### TRY IT
From the data below, copy every line that contains the string "trình". Matching is case-sensitive.

### DATA SHOWN
------------------------------------------------------------------------
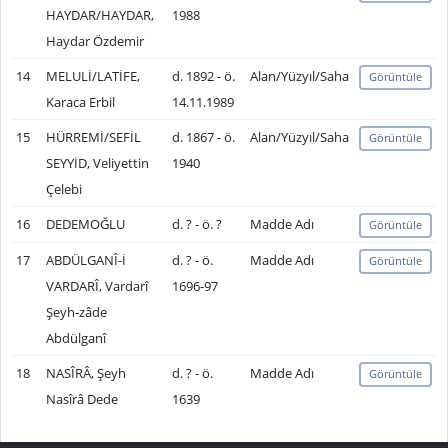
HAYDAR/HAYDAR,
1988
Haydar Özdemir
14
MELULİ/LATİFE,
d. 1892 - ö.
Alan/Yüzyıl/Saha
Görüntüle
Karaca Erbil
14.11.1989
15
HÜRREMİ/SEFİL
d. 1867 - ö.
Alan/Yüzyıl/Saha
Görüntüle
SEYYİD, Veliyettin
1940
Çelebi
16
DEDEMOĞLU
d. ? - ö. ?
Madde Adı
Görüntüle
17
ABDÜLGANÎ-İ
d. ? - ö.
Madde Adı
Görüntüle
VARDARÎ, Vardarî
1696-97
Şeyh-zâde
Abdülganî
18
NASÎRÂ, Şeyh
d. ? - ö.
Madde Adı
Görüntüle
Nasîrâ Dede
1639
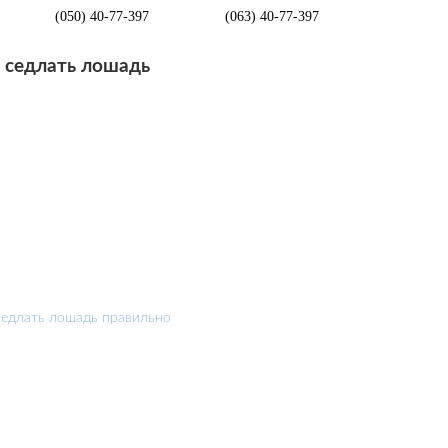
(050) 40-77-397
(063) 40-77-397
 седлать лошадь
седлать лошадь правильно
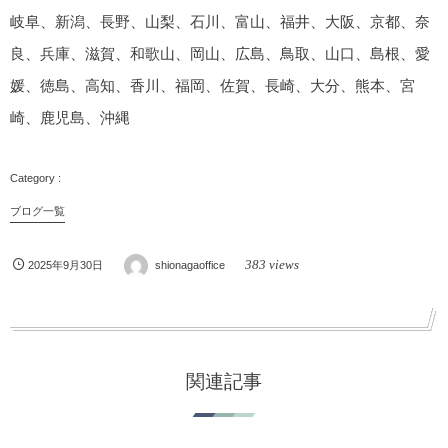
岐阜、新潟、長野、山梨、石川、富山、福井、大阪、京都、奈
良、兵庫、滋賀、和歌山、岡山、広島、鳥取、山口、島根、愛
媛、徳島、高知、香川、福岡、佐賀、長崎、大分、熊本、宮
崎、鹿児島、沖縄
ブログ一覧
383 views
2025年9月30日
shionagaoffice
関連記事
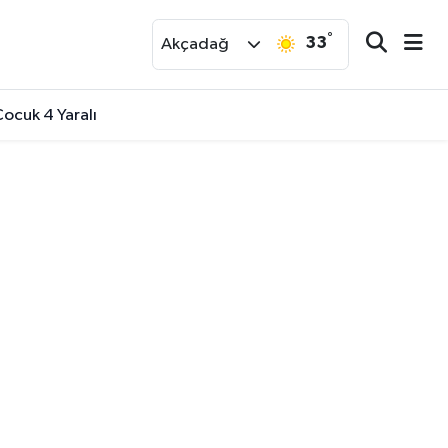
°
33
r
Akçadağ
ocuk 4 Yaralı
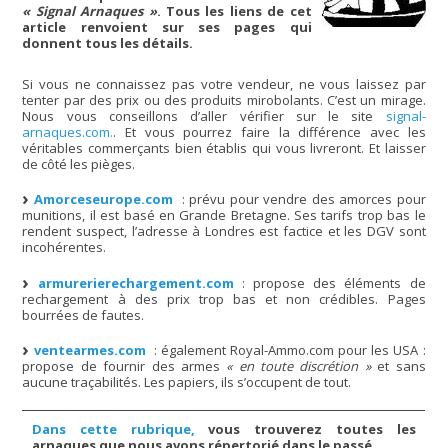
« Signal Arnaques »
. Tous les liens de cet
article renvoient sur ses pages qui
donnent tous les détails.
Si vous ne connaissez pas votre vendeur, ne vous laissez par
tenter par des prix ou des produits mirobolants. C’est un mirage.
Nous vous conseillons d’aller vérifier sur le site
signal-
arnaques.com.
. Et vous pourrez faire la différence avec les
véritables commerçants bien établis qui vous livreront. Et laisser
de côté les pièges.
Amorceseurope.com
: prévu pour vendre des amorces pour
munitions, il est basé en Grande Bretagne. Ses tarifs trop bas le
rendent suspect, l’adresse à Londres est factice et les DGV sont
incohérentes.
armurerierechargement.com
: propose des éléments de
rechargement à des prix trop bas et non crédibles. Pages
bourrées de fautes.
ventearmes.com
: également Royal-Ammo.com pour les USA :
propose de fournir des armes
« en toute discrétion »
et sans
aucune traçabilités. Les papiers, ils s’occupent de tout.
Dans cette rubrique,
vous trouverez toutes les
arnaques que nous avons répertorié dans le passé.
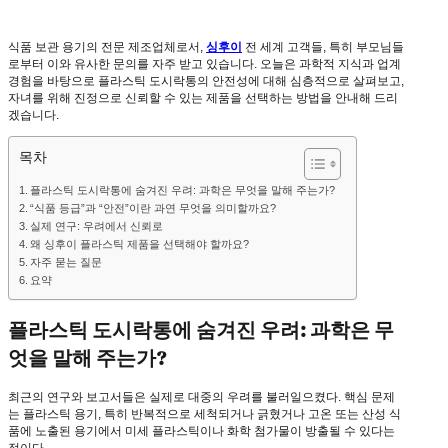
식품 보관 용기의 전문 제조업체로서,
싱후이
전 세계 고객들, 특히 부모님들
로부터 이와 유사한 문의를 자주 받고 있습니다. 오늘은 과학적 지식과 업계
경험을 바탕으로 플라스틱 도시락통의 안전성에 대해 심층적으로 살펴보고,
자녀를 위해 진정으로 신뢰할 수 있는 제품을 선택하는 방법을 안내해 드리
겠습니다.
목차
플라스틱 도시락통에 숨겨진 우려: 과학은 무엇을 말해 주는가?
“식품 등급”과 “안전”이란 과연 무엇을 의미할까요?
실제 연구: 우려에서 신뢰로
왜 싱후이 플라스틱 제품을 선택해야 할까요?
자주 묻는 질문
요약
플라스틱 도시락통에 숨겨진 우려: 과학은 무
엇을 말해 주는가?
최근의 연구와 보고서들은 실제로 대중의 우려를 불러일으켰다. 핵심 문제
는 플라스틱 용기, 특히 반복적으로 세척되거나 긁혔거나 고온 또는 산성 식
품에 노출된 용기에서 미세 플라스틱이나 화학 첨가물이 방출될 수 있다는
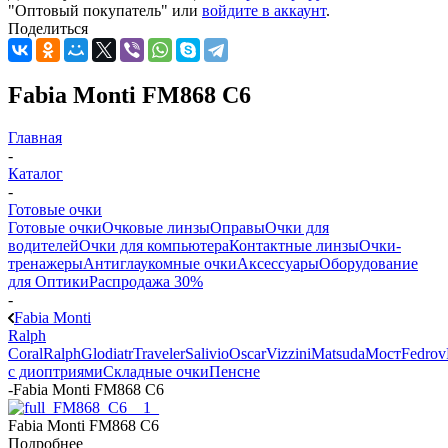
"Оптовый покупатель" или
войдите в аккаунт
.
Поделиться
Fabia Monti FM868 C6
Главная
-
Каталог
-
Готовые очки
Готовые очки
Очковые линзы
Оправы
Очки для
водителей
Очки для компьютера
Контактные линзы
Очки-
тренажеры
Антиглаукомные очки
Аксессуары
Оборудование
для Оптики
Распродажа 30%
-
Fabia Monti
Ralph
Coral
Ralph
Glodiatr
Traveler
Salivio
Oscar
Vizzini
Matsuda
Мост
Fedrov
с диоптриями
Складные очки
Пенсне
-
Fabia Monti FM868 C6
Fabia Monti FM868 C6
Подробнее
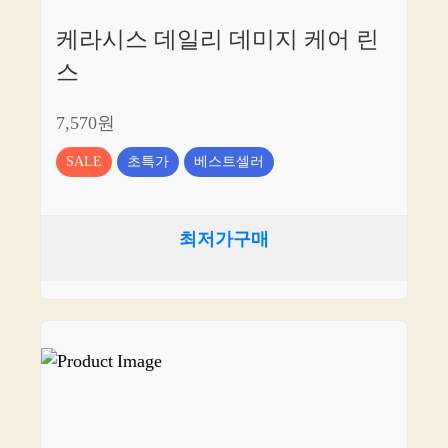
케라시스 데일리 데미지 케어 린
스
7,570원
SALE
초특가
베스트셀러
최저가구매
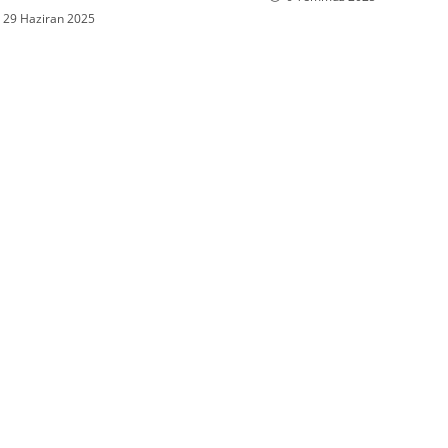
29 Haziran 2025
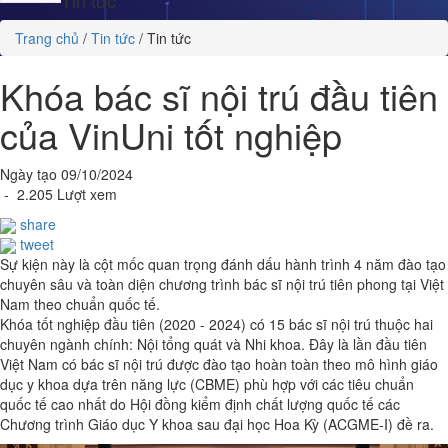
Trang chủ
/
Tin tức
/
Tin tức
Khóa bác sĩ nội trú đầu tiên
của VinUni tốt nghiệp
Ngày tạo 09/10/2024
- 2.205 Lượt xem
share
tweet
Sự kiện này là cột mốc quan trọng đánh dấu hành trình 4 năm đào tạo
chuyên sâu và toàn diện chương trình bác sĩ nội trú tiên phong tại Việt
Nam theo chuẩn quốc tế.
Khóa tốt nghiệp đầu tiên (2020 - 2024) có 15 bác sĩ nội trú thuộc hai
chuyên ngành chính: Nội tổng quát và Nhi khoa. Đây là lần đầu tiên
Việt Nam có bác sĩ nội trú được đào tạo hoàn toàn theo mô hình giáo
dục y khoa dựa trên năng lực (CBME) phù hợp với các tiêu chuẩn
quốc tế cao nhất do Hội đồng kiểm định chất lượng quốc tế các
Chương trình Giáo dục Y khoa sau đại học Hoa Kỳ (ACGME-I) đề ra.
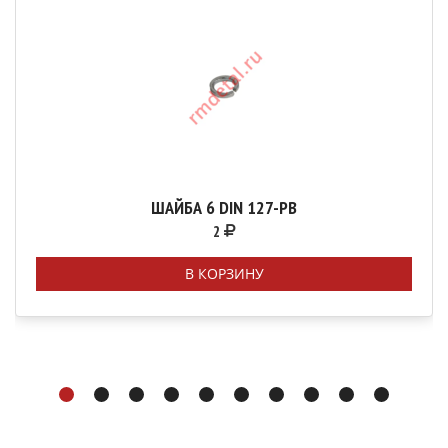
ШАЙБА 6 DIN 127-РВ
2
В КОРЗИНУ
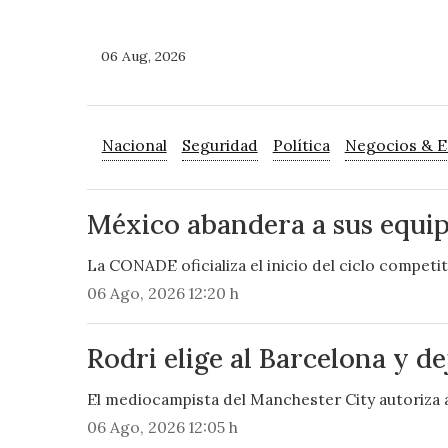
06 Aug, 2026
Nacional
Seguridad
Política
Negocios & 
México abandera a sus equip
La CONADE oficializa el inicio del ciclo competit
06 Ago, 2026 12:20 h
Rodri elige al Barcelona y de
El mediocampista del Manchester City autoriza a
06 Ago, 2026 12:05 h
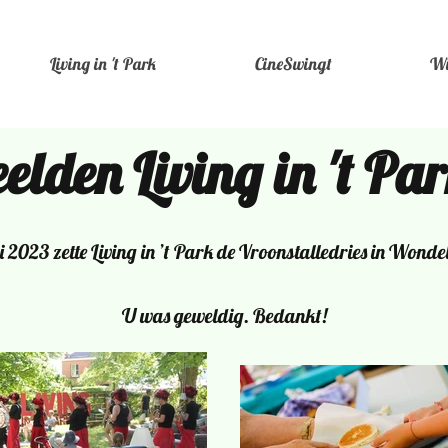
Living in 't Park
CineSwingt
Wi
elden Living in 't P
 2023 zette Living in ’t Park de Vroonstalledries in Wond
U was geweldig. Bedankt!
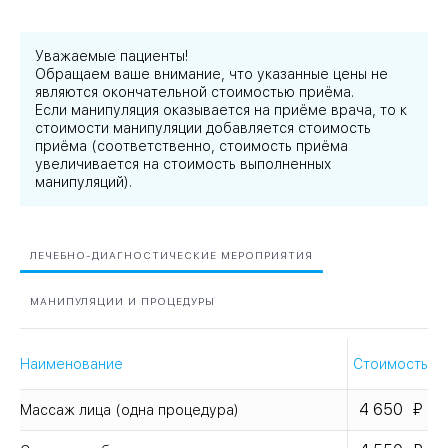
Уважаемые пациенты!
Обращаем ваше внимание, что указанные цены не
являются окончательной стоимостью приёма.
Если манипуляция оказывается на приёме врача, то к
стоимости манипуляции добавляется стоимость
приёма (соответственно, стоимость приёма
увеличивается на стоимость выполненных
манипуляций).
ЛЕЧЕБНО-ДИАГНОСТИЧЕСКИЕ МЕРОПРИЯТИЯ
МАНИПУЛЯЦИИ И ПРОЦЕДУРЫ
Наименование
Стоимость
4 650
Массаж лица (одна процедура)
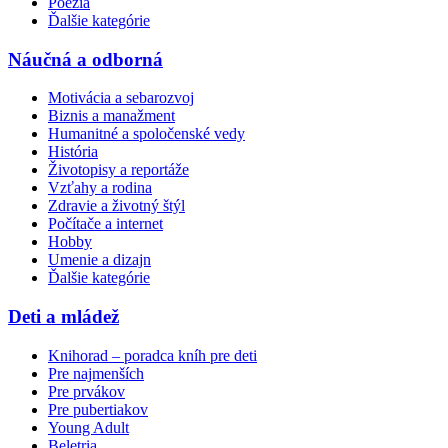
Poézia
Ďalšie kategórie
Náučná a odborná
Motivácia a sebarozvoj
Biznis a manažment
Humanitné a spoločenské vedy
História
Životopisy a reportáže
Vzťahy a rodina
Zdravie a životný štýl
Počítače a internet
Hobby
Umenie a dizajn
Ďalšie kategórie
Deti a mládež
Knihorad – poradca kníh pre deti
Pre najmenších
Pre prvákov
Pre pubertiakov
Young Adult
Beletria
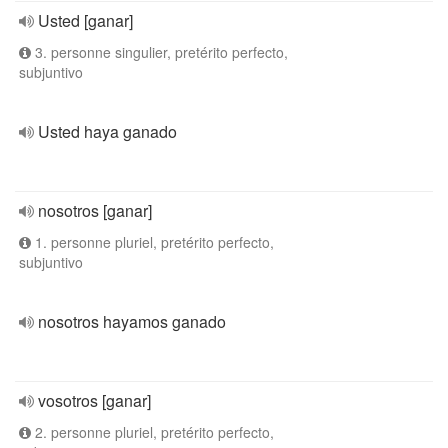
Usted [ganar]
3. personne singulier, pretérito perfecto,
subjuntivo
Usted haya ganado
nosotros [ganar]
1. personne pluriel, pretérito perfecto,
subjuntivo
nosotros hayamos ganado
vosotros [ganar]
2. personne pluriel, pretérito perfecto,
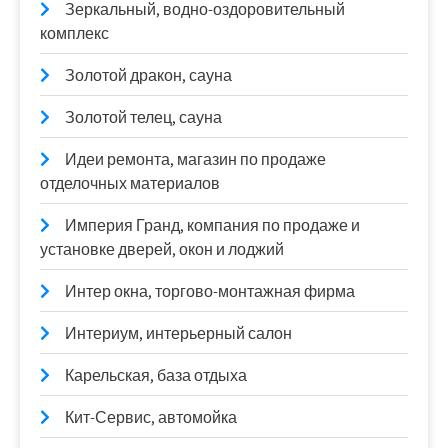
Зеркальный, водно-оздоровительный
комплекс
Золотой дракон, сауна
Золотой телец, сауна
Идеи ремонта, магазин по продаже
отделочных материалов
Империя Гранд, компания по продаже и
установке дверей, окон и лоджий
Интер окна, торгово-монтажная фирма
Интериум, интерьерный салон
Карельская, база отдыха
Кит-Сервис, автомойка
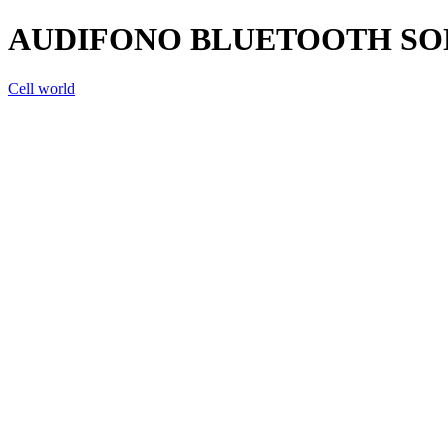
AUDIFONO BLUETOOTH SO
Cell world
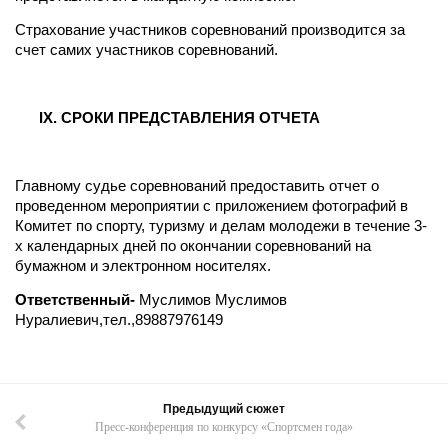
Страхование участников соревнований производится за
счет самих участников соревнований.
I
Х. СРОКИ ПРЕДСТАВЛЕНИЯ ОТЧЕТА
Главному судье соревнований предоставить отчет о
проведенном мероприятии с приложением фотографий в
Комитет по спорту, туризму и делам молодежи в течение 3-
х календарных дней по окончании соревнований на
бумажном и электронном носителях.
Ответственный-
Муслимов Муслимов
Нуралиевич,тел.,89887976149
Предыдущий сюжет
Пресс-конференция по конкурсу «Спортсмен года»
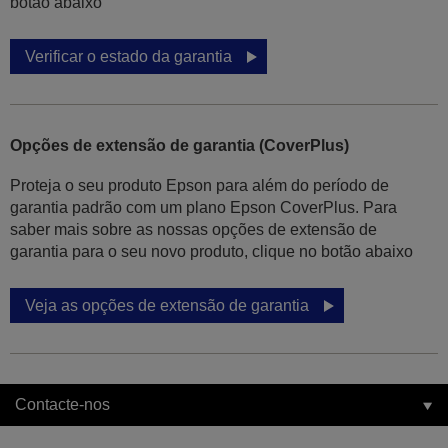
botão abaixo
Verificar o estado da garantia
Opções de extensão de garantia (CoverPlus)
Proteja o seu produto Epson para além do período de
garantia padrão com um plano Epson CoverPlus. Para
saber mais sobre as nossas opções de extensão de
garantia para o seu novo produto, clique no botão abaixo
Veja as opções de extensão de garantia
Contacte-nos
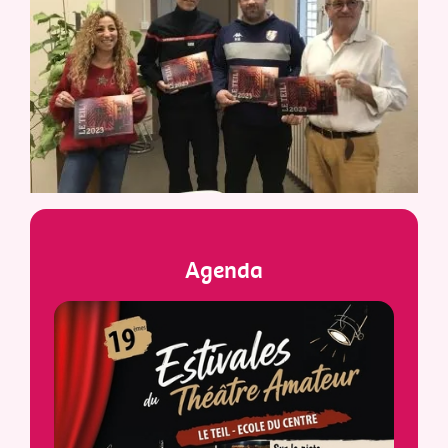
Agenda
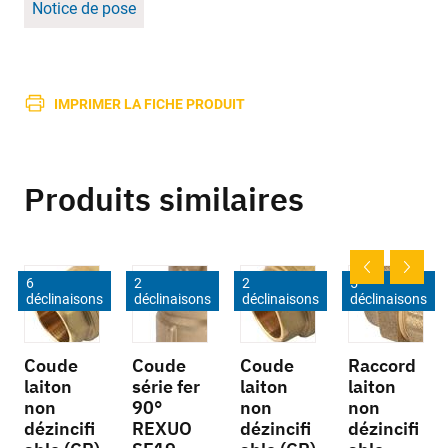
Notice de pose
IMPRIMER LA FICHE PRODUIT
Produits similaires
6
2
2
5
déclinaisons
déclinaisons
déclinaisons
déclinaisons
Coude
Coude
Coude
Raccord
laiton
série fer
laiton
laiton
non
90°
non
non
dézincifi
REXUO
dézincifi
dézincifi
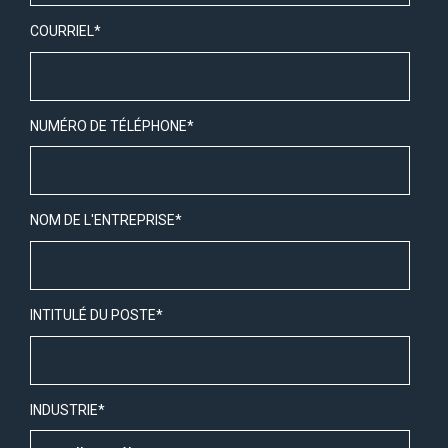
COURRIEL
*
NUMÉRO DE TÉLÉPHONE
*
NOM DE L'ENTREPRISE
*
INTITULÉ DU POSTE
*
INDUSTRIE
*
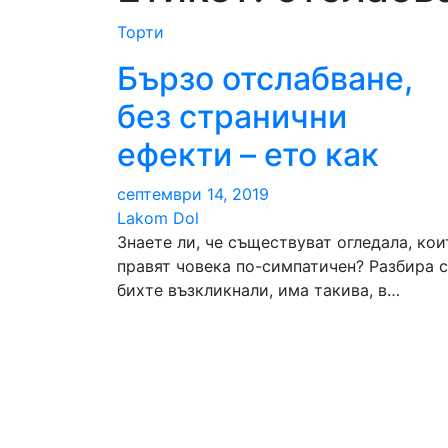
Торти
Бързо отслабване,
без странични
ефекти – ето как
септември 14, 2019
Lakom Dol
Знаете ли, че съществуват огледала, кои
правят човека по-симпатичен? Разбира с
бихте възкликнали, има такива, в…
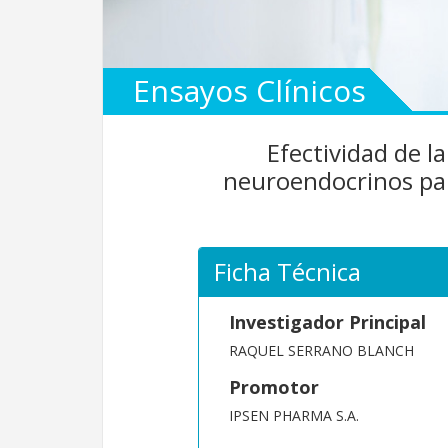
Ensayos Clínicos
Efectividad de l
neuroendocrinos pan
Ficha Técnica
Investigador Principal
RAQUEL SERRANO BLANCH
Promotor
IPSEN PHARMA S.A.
------------------------------------------------------------------------
### RESPONSE BOX
Sự kiện này là cột mốc quan trọng đánh dấu hành trình 4 năm đào tạo
chuyên sâu và toàn diện chương trình bác sĩ nội trú tiên phong tại Việt
Chương trình Giáo dục Y khoa sau đại học Hoa Kỳ (ACGME-I) đề ra.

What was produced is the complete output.